● AIM: Pick out every line in the data below that contains the string "barcode". Case counts.

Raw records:
— start —

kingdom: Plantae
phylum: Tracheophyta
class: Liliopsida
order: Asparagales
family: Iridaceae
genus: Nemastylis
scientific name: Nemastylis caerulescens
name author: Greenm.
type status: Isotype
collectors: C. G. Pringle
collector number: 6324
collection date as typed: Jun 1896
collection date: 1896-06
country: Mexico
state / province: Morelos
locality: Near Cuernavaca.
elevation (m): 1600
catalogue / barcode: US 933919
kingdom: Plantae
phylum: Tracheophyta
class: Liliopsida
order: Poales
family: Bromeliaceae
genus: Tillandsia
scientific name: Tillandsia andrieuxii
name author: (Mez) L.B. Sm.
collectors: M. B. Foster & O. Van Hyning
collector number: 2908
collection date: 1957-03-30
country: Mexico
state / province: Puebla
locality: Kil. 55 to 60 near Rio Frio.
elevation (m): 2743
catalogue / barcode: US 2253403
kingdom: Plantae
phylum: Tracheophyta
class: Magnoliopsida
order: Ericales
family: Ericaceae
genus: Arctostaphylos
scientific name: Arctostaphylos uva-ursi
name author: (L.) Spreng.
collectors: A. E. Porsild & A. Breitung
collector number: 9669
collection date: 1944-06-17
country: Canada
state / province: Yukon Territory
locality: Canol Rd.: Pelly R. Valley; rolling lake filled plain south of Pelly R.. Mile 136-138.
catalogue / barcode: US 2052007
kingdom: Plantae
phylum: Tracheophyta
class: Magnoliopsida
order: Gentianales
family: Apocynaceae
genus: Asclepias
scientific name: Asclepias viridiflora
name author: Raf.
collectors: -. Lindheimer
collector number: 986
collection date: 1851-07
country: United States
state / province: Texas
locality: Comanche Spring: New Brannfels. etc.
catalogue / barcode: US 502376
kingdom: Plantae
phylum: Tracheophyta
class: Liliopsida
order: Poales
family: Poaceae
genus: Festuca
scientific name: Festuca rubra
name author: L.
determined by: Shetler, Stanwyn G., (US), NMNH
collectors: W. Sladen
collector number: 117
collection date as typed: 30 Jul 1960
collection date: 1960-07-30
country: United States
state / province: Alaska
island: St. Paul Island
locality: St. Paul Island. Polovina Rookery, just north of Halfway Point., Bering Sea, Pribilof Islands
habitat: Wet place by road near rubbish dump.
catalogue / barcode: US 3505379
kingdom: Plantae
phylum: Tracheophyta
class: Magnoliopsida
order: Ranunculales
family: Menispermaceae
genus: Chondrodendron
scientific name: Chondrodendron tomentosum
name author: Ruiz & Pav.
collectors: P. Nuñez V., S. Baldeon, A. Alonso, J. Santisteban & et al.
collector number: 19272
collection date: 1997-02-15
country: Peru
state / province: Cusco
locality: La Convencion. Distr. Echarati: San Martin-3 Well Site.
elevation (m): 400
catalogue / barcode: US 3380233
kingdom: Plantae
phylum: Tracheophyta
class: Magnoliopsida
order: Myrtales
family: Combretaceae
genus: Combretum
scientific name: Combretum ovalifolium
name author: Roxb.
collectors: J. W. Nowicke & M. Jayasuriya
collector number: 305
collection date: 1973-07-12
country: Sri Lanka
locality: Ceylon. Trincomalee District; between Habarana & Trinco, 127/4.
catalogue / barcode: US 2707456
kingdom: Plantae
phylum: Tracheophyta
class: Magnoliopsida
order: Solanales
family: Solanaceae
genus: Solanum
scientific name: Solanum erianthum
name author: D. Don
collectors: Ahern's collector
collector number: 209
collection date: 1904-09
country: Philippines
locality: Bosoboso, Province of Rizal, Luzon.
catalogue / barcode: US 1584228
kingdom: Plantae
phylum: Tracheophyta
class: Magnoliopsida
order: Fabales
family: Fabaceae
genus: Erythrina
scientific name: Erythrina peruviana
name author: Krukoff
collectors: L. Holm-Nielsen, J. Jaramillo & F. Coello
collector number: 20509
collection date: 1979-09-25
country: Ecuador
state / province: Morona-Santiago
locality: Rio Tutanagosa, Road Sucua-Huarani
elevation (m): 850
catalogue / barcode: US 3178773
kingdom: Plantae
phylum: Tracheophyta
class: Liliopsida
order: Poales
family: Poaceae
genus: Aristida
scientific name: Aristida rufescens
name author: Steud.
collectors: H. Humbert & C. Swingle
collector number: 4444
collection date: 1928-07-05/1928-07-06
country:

— end —

● THE ANSWER:
catalogue / barcode: US 933919
catalogue / barcode: US 2253403
catalogue / barcode: US 2052007
catalogue / barcode: US 502376
catalogue / barcode: US 3505379
catalogue / barcode: US 3380233
catalogue / barcode: US 2707456
catalogue / barcode: US 1584228
catalogue / barcode: US 3178773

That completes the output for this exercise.